Given task: Return every line of the records below word for word, leaving out the pictures.

Data items:
== == ==

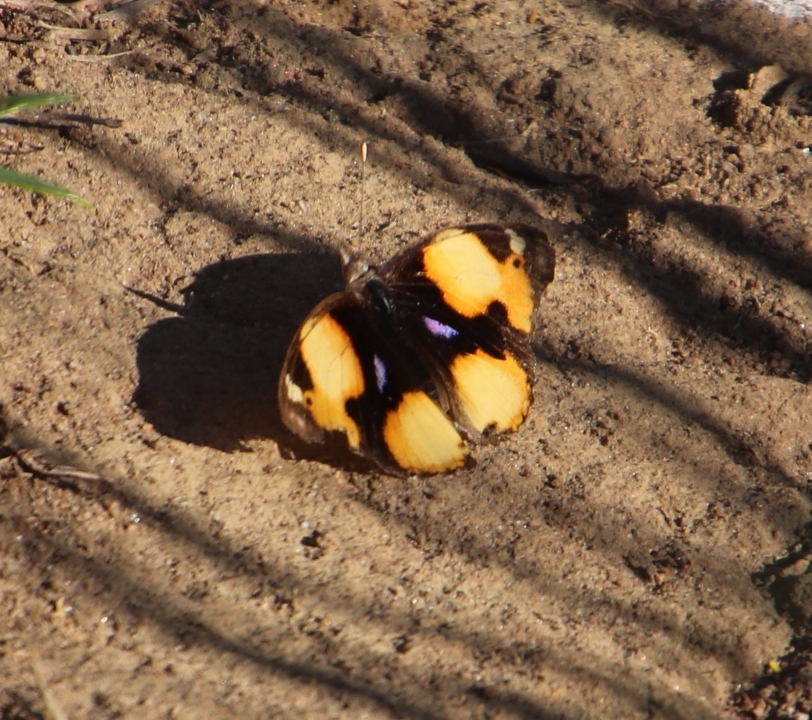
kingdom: Animalia
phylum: Arthropoda
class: Insecta
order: Lepidoptera
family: Nymphalidae
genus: Junonia
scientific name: Junonia hierta
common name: Yellow pansy
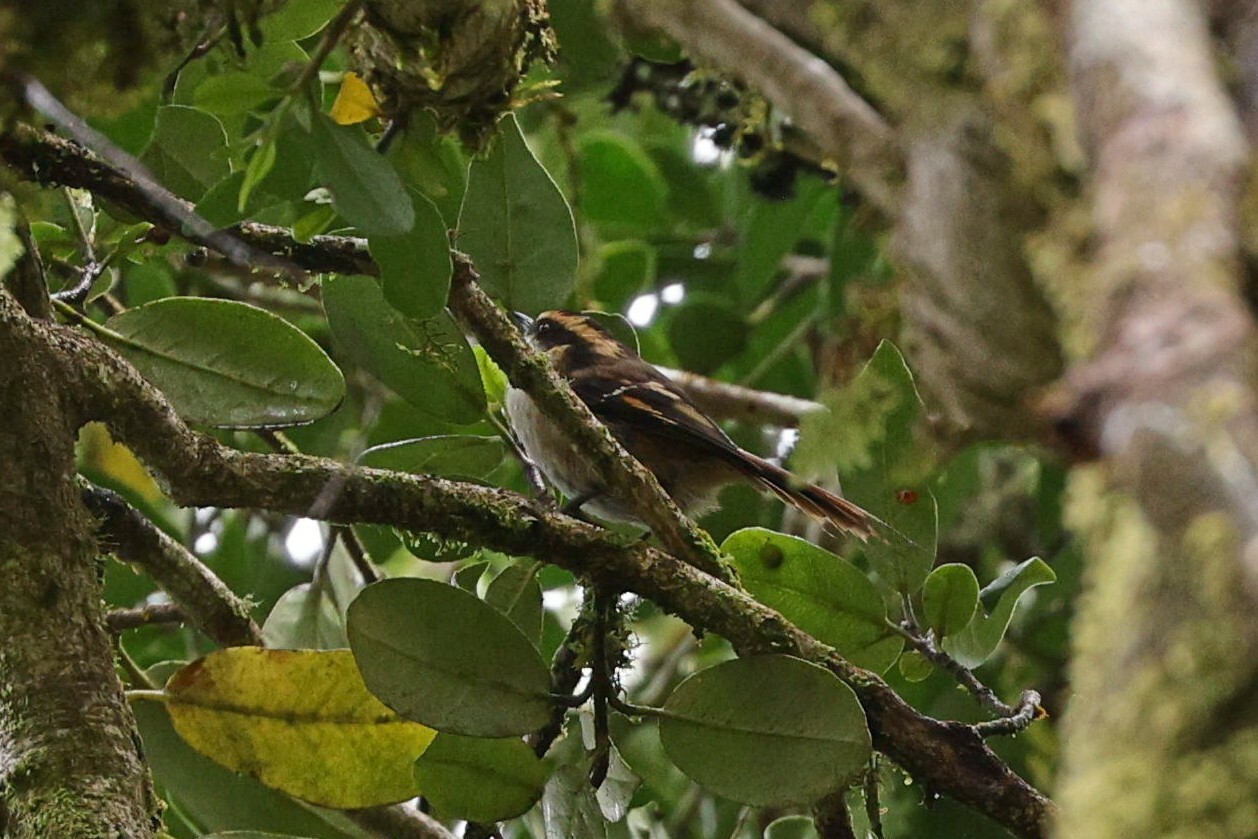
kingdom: Animalia
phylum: Chordata
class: Aves
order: Passeriformes
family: Furnariidae
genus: Aphrastura
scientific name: Aphrastura spinicauda
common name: Thorn-tailed rayadito
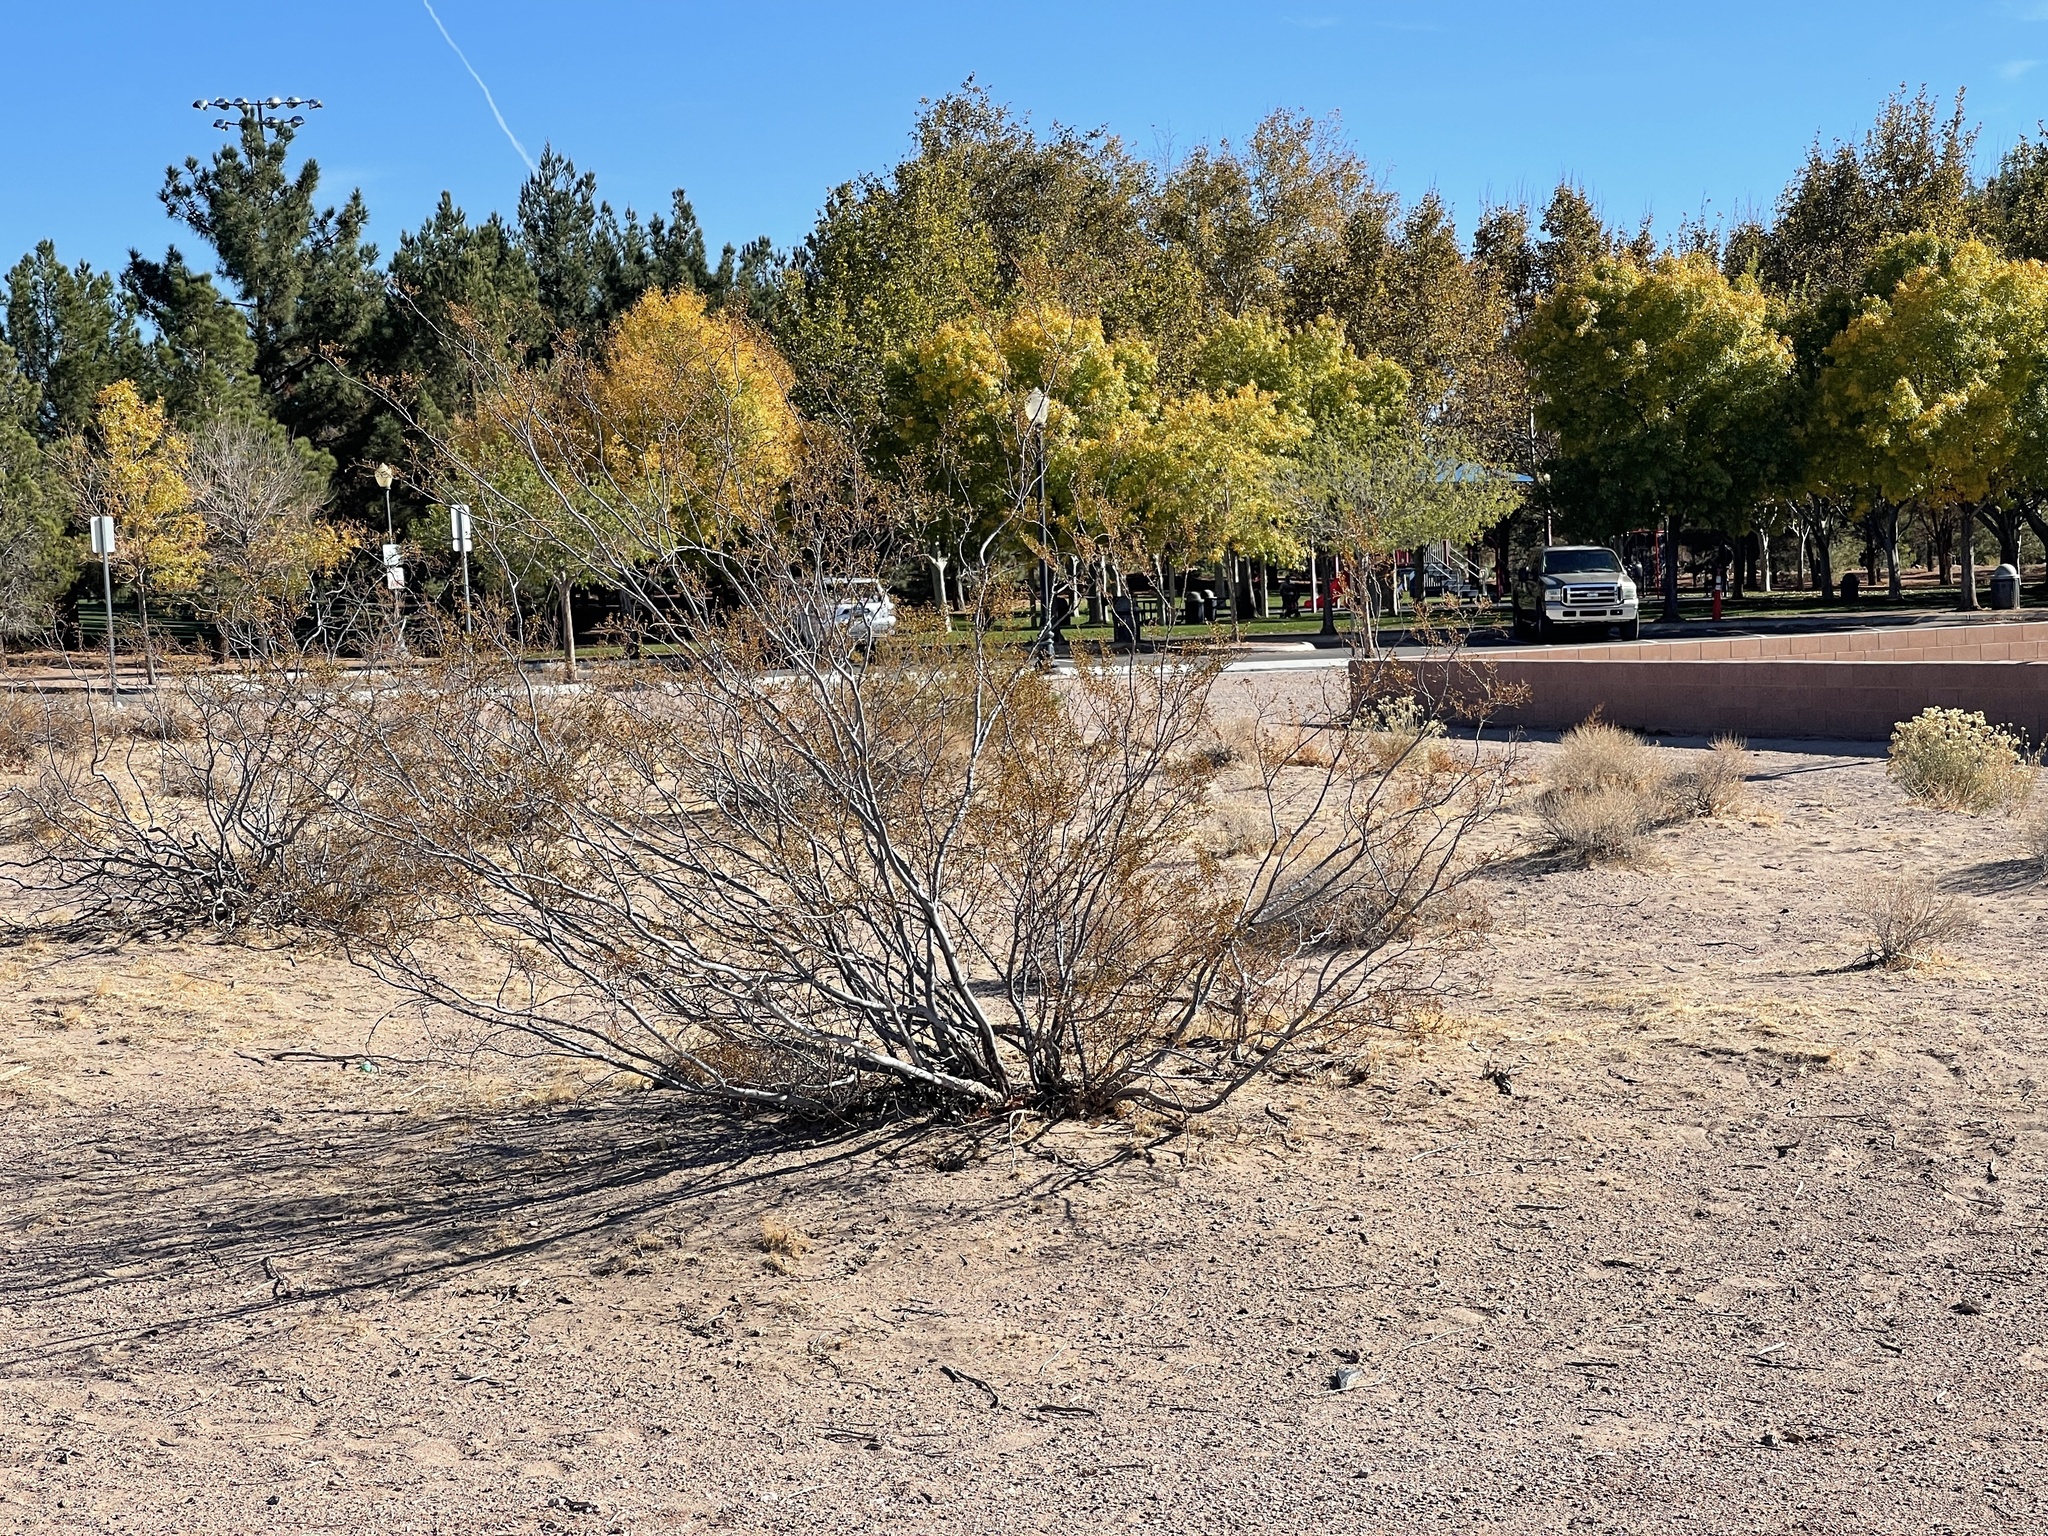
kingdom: Plantae
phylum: Tracheophyta
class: Magnoliopsida
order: Zygophyllales
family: Zygophyllaceae
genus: Larrea
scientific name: Larrea tridentata
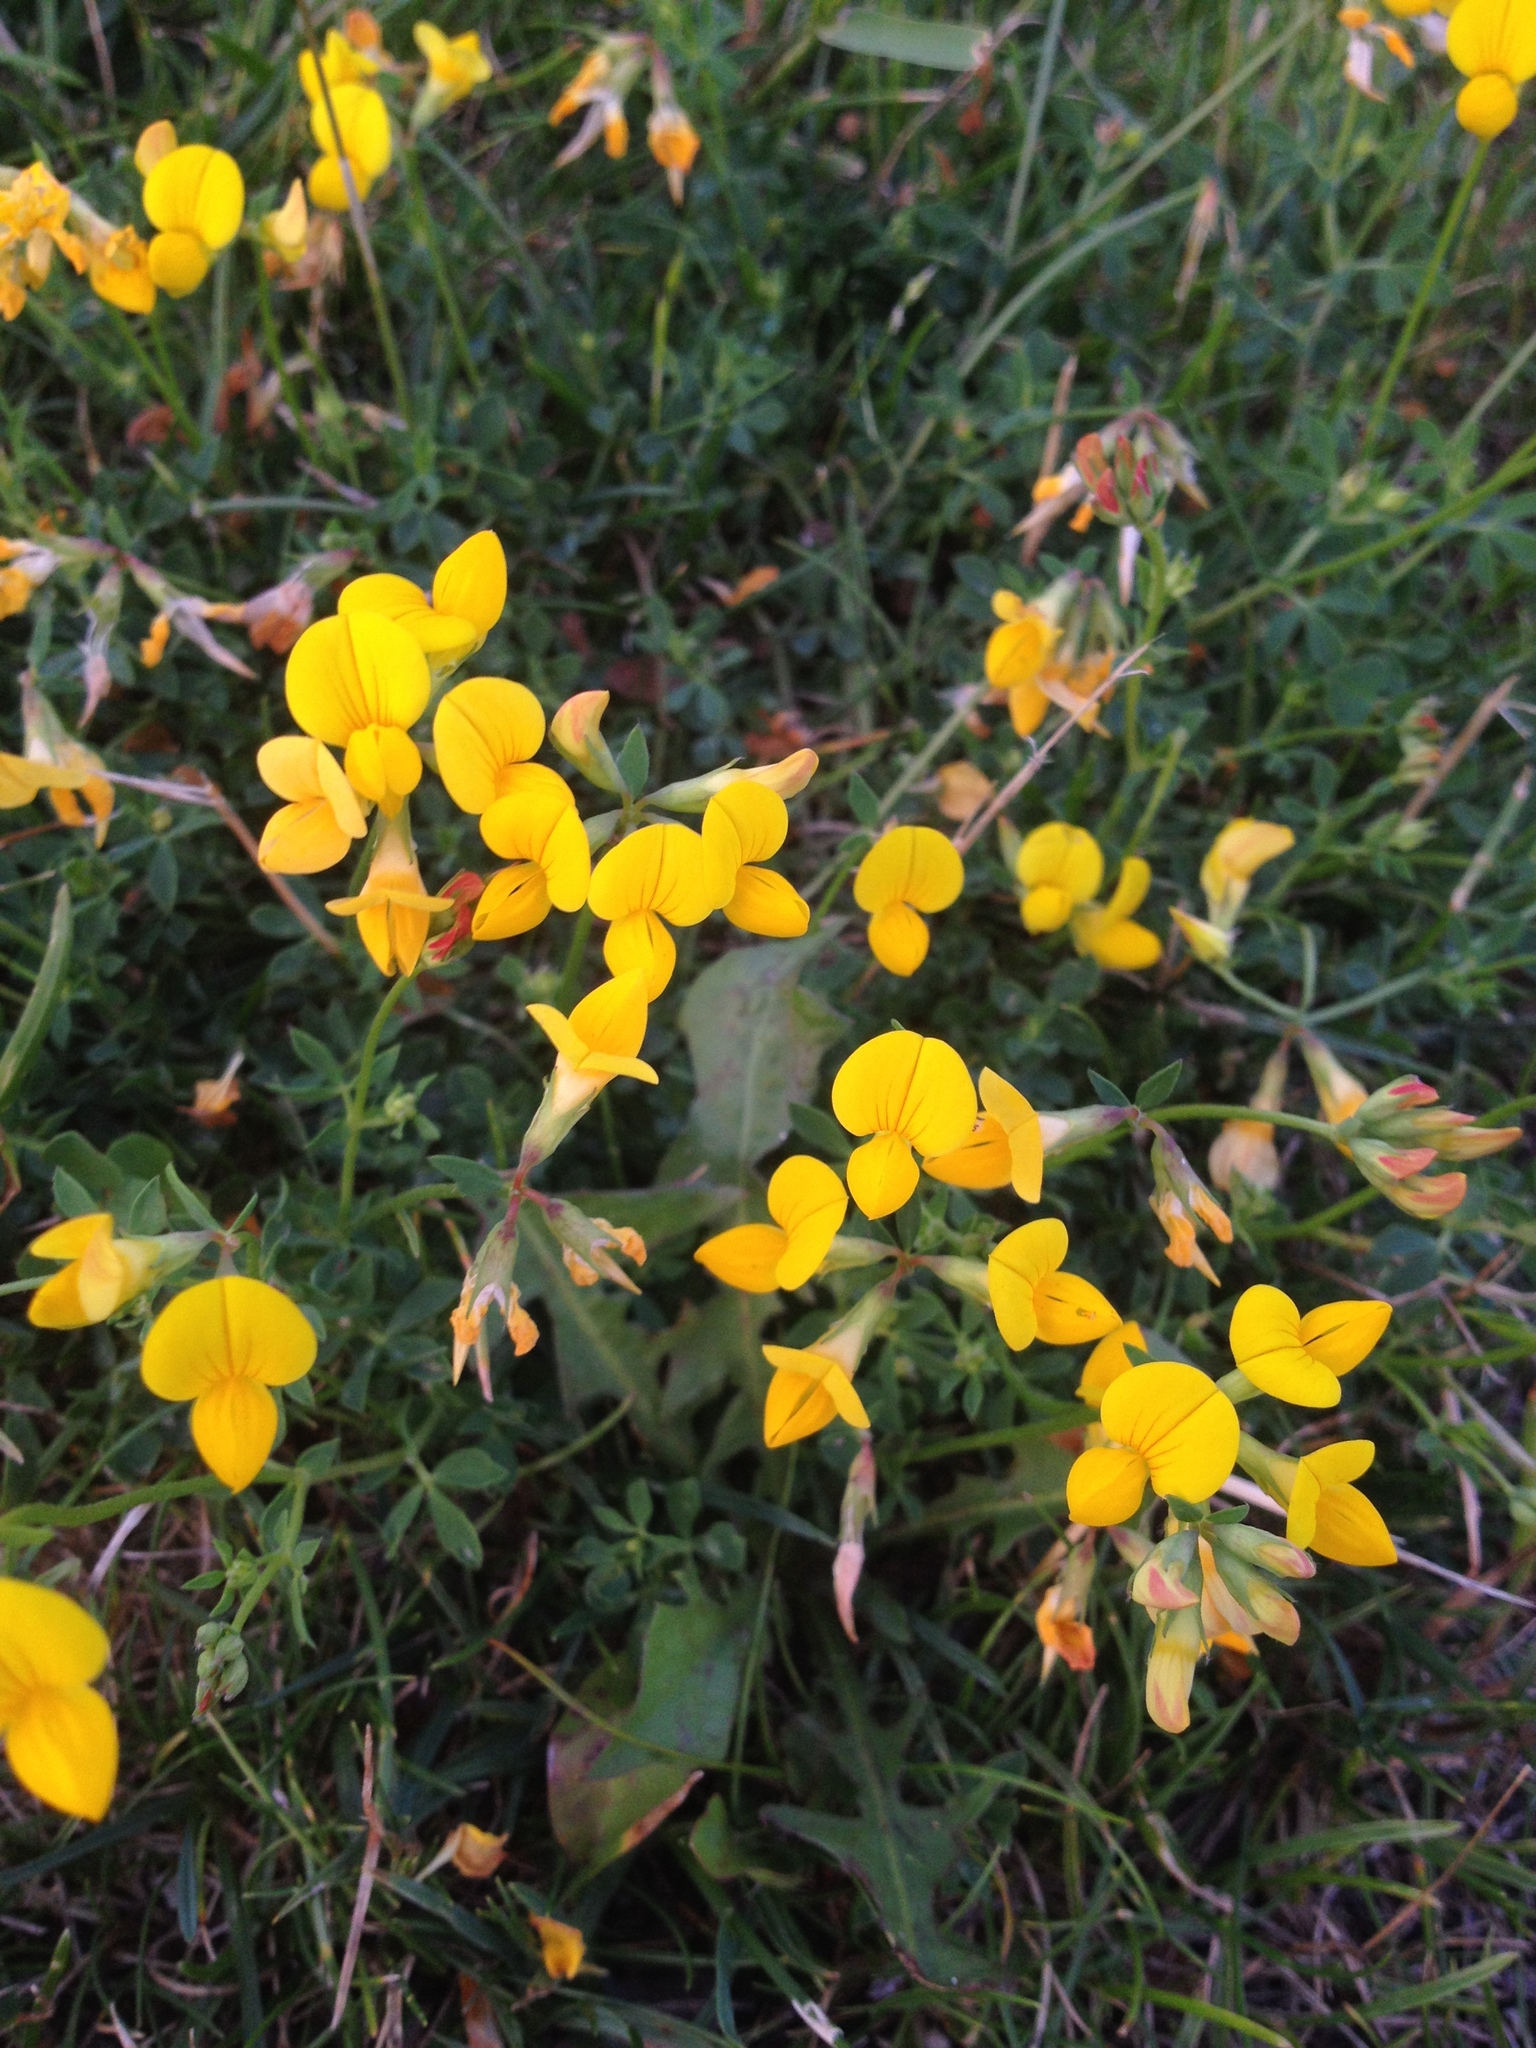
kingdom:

== == ==

Output of the exercise:
kingdom: Animalia
phylum: Arthropoda
class: Insecta
order: Lepidoptera
family: Nymphalidae
genus: Junonia
scientific name: Junonia hierta
common name: Yellow pansy
kingdom: Animalia
phylum: Chordata
class: Aves
order: Passeriformes
family: Furnariidae
genus: Aphrastura
scientific name: Aphrastura spinicauda
common name: Thorn-tailed rayadito
kingdom: Plantae
phylum: Tracheophyta
class: Magnoliopsida
order: Zygophyllales
family: Zygophyllaceae
genus: Larrea
scientific name: Larrea tridentata
kingdom:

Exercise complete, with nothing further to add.